> TASK SET
**A)** From the Pinacoteca di Brera text, list every person named.
**B)** According to the Pinacoteca di Brera text, what became of the palazzo after the Jesuits were disbanded in 1773, and who had founded the institutions it housed?
**C)** In the Pinacoteca di Brera text, in what year was the Academy formally founded?
PROVIDED TEXT below:
Pinacoteca di Brera

Milan, Italy

The Pinacoteca di Brera is the main public gallery for paintings in Milan. It contains one of the foremost collections of Italian paintings. The convent on the site passed to the Jesuits (1572), then underwent a radical rebuilding by Francesco Maria Richini (1627–28). When the Jesuits were disbanded in 1773, the palazzo remained the seat of the astronomical Observatory and the Braidense National Library founded by the Jesuits.

In 1774 were added the herbarium of the new botanical garden. The buildings were extended to designs by Giuseppe Piermarini, who was appointed professor in the Academy when it was formally founded in 1776, with Giuseppe Parini as dean. Piermarini taught at the Academy for 20 years, while he was controller of the city's urbanistic projects, like the public gardens (1787–1788) and piazza Fontana, (1780—1782).
End of PROVIDED TEXT.
EXERCISE DATA below:
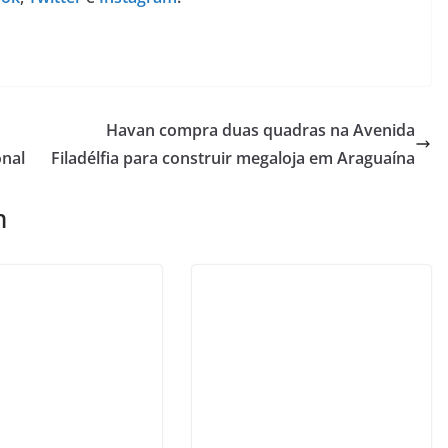
Havan compra duas quadras na Avenida
onal
Filadélfia para construir megaloja em Araguaína
m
End of EXERCISE DATA.
> YOUR RESPONSES
**A)** Francesco Maria Richini, Giuseppe Piermarini, Giuseppe Parini

**B)** The palazzo remained the seat of the astronomical Observatory and the Braidense National Library. The Jesuits had founded both of them.

**C)** 1776